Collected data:
────────────────────

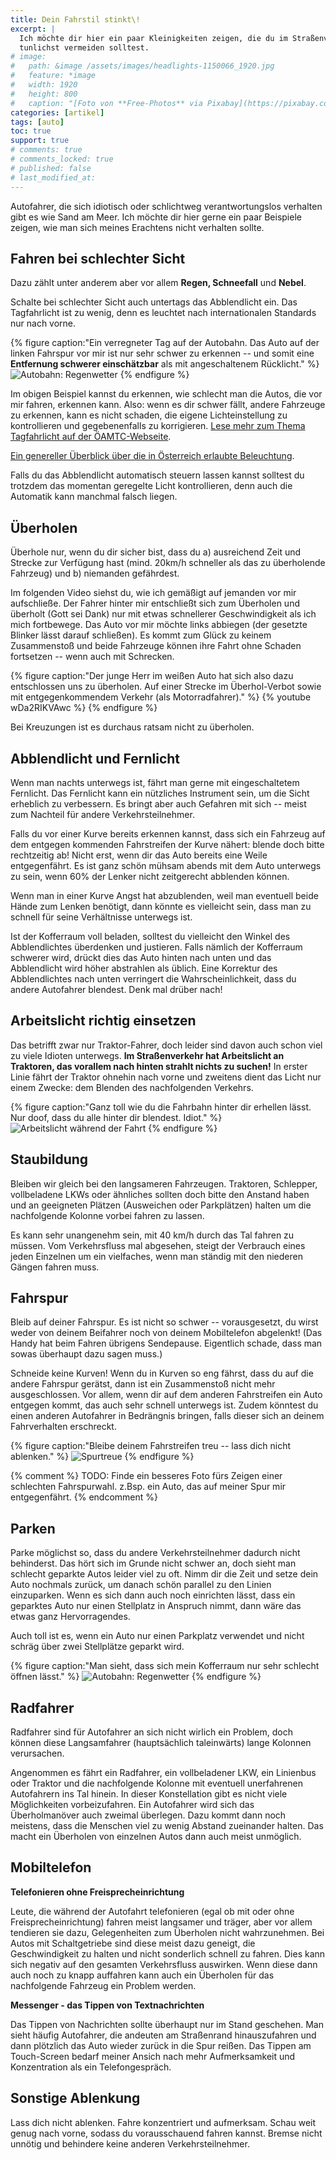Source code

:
 ```yaml
---
title: Dein Fahrstil stinkt\!
excerpt: |
  Ich möchte dir hier ein paar Kleinigkeiten zeigen, die du im Straßenverkehr
  tunlichst vermeiden solltest.
# image:
#   path: &image /assets/images/headlights-1150066_1920.jpg
#   feature: *image
#   width: 1920
#   height: 800
#   caption: "[Foto von **Free-Photos** via Pixabay](https://pixabay.com/photos/headlights-roads-night-highways-1150066/)"
categories: [artikel]
tags: [auto]
toc: true
support: true
# comments: true
# comments_locked: true
# published: false
# last_modified_at: 
---
```


Autofahrer, die sich idiotisch oder schlichtweg verantwortungslos verhalten
gibt es wie Sand am Meer. Ich möchte dir hier gerne ein paar Beispiele
zeigen, wie man sich meines Erachtens nicht verhalten sollte.

## Fahren bei schlechter Sicht

Dazu zählt unter anderem aber vor allem **Regen, Schneefall** und **Nebel**.

Schalte bei schlechter Sicht auch untertags das Abblendlicht ein. Das
Tagfahrlicht ist zu wenig, denn es leuchtet nach internationalen Standards
nur nach vorne.

{% figure caption:"Ein verregneter Tag auf der Autobahn. Das Auto auf der linken
Fahrspur vor mir ist nur sehr schwer zu erkennen -- und somit eine **Entfernung
schwerer einschätzbar** als mit angeschaltenem Rücklicht." %}
![Autobahn: Regenwetter](/assets/images/regen-autobahn.jpg)
{% endfigure %}

Im obigen Beispiel kannst du erkennen, wie schlecht man die Autos, die vor mir
fahren, erkennen kann. Also: wenn es dir schwer fällt, andere Fahrzeuge zu
erkennen, kann es nicht schaden, die eigene Lichteinstellung zu kontrollieren
und gegebenenfalls zu korrigieren.
[Lese mehr zum Thema Tagfahrlicht auf der ÖAMTC-Webseite](https://www.oeamtc.at/thema/vorschriften-strafen/tagfahrlicht-allein-reicht-bei-schlechter-sicht-nicht-aus-16186036).

[Ein genereller Überblick über die in Österreich erlaubte Beleuchtung](https://www.oeamtc.at/thema/vorschriften-strafen/beleuchtung-rechtlich-licht-an-oder-licht-aus-16183090).

Falls du das Abblendlicht automatisch steuern lassen kannst solltest du trotzdem
das momentan geregelte Licht kontrollieren, denn auch die Automatik kann manchmal
falsch liegen.

## Überholen

Überhole nur, wenn du dir sicher bist, dass du a) ausreichend Zeit und Strecke
zur Verfügung hast (mind. 20km/h schneller als das zu überholende Fahrzeug) und
b) niemanden gefährdest.

Im folgenden Video siehst du, wie ich gemäßigt auf jemanden vor mir aufschließe.
Der Fahrer hinter mir entschließt sich zum Überholen und überholt (Gott sei Dank)
nur mit etwas schnellerer Geschwindigkeit als ich mich fortbewege. Das Auto vor
mir möchte links abbiegen (der gesetzte Blinker lässt darauf schließen). Es
kommt zum Glück zu keinem Zusammenstoß und beide Fahrzeuge können ihre Fahrt
ohne Schaden fortsetzen -- wenn auch mit Schrecken.

{% figure caption:"Der junge Herr im weißen Auto hat sich also dazu entschlossen
uns zu überholen. Auf einer Strecke im Überhol-Verbot sowie mit entgegenkommendem
Verkehr (als Motorradfahrer)." %}
{% youtube wDa2RIKVAwc %}
{% endfigure %}

Bei Kreuzungen ist es durchaus ratsam nicht zu überholen.

## Abblendlicht und Fernlicht

Wenn man nachts unterwegs ist, fährt man gerne mit eingeschaltetem Fernlicht.
Das Fernlicht kann ein nützliches Instrument sein, um die Sicht erheblich zu
verbessern. Es bringt aber auch Gefahren mit sich -- meist zum Nachteil für
andere Verkehrsteilnehmer.

Falls du vor einer Kurve bereits erkennen kannst, dass sich ein Fahrzeug auf dem entgegen kommenden Fahrstreifen der Kurve nähert: blende doch bitte rechtzeitig ab! Nicht erst, wenn dir das Auto bereits eine Weile entgegenfährt. Es ist ganz schön mühsam abends mit dem Auto unterwegs zu sein, wenn 60% der Lenker nicht zeitgerecht abblenden können.

Wenn man in einer Kurve Angst hat abzublenden, weil man eventuell beide Hände zum Lenken benötigt, dann könnte es vielleicht sein, dass man zu schnell für seine Verhältnisse unterwegs ist.

Ist der Kofferraum voll beladen, solltest du vielleicht den Winkel des
Abblendlichtes überdenken und justieren. Falls nämlich der Kofferraum schwerer
wird, drückt dies das Auto hinten nach unten und das Abblendlicht wird höher
abstrahlen als üblich. Eine Korrektur des Abblendlichtes nach unten verringert
die Wahrscheinlichkeit, dass du andere Autofahrer blendest. Denk mal drüber nach!

## Arbeitslicht richtig einsetzen

Das betrifft zwar nur Traktor-Fahrer, doch leider sind davon auch schon viel zu
viele Idioten unterwegs. **Im Straßenverkehr hat Arbeitslicht an Traktoren, das
vorallem nach hinten strahlt nichts zu suchen!** In erster Linie fährt der Traktor
ohnehin nach vorne und zweitens dient das Licht nur einem Zwecke: dem Blenden des
nachfolgenden Verkehrs.

{% figure caption:"Ganz toll wie du die Fahrbahn hinter dir erhellen lässt.
Nur doof, dass du alle hinter dir blendest. Idiot." %}
![Arbeitslicht während der Fahrt](/assets/images/traktor-arbeitslicht.jpg)
{% endfigure %}

## Staubildung

Bleiben wir gleich bei den langsameren Fahrzeugen. Traktoren, Schlepper, vollbeladene
LKWs oder ähnliches sollten doch bitte den Anstand haben und an geeigneten Plätzen
(Ausweichen oder Parkplätzen) halten um die nachfolgende Kolonne vorbei fahren
zu lassen.

Es kann sehr unangenehm sein, mit 40 km/h durch das Tal fahren zu müssen. Vom
Verkehrsfluss mal abgesehen, steigt der Verbrauch eines jeden Einzelnen um ein
vielfaches, wenn man ständig mit den niederen Gängen fahren muss.

## Fahrspur

Bleib auf deiner Fahrspur. Es ist nicht so schwer -- vorausgesetzt, du wirst
weder von deinem Beifahrer noch von deinem Mobiltelefon abgelenkt! (Das Handy
hat beim Fahren übrigens Sendepause. Eigentlich schade, dass man sowas überhaupt
dazu sagen muss.)

Schneide keine Kurven! Wenn du in Kurven so eng fährst, dass du auf die andere
Fahrspur gerätst, dann ist ein Zusammenstoß nicht mehr ausgeschlossen. Vor
allem, wenn dir auf dem anderen Fahrstreifen ein Auto entgegen kommt, das auch
sehr schnell unterwegs ist. Zudem könntest du einen anderen Autofahrer in
Bedrängnis bringen, falls dieser sich an deinem Fahrverhalten erschreckt.

{% figure caption:"Bleibe deinem Fahrstreifen treu -- lass dich nicht ablenken." %}
![Spurtreue](/assets/images/auto-spurtreue.jpg)
{% endfigure %}

{% comment %}
TODO: Finde ein besseres Foto fürs Zeigen einer schlechten Fahrspurwahl. z.Bsp.
ein Auto, das auf meiner Spur mir entgegenfährt.
{% endcomment %}

## Parken

Parke möglichst so, dass du andere Verkehrsteilnehmer dadurch nicht behinderst.
Das hört sich im Grunde nicht schwer an, doch sieht man schlecht geparkte Autos
leider viel zu oft. Nimm dir die Zeit und setze dein Auto nochmals zurück, um
danach schön parallel zu den Linien einzuparken. Wenn es sich dann auch noch
einrichten lässt, dass ein geparktes Auto nur einen Stellplatz in Anspruch nimmt,
dann wäre das etwas ganz Hervorragendes.

Auch
toll ist es, wenn ein Auto nur einen Parkplatz verwendet und nicht schräg über
zwei Stellplätze geparkt wird.

{% figure caption:"Man sieht, dass sich mein Kofferraum nur sehr schlecht
öffnen lässt." %}
![Autobahn: Regenwetter](/assets/images/auto-parken.jpg)
{% endfigure %}

## Radfahrer

Radfahrer sind für Autofahrer an sich nicht wirlich ein Problem, doch können diese
Langsamfahrer (hauptsächlich taleinwärts) lange Kolonnen verursachen.

Angenommen es fährt ein Radfahrer, ein vollbeladener LKW, ein Linienbus oder
Traktor und die nachfolgende Kolonne mit eventuell unerfahrenen Autofahrern ins
Tal hinein. In dieser Konstellation gibt es nicht viele Möglichkeiten vorbeizufahren.
Ein Autofahrer wird sich das Überholmanöver auch zweimal überlegen. Dazu kommt
dann noch meistens, dass die Menschen viel zu wenig Abstand zueinander halten.
Das macht ein Überholen von einzelnen Autos dann auch meist unmöglich.

## Mobiltelefon

**Telefonieren ohne Freisprecheinrichtung**

Leute, die während der Autofahrt telefonieren (egal ob mit oder ohne
Freisprecheinrichtung) fahren meist langsamer und träger, aber vor allem
tendieren sie dazu, Gelegenheiten zum Überholen nicht wahrzunehmen. Bei Autos
mit Schaltgetriebe sind diese meist dazu geneigt, die Geschwindigkeit zu halten
und nicht sonderlich schnell zu fahren. Dies kann sich negativ auf den gesamten
Verkehrsfluss auswirken. Wenn diese dann auch noch zu knapp auffahren kann auch
ein Überholen für das nachfolgende Fahrzeug ein Problem werden.

**Messenger - das Tippen von Textnachrichten**

Das Tippen von Nachrichten sollte überhaupt nur im Stand geschehen. Man sieht
häufig Autofahrer, die andeuten am Straßenrand hinauszufahren und dann plötzlich
das Auto wieder zurück in die Spur reißen. Das Tippen am Touch-Screen bedarf
meiner Ansich nach mehr Aufmerksamkeit und Konzentration als ein
Telefongespräch.

## Sonstige Ablenkung

Lass dich nicht ablenken. Fahre konzentriert und aufmerksam. Schau weit genug
nach vorne, sodass du vorausschauend fahren kannst. Bremse nicht unnötig und
behindere keine anderen Verkehrsteilnehmer.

────────────────────

__EXERCISE INSTRUCTIONS__. Only the lines above that hold "etwas" are wanted. Show every one of them.

__ANSWER AREA__.
nur mit etwas schnellerer Geschwindigkeit als ich mich fortbewege. Das Auto vor
dann wäre das etwas ganz Hervorragendes.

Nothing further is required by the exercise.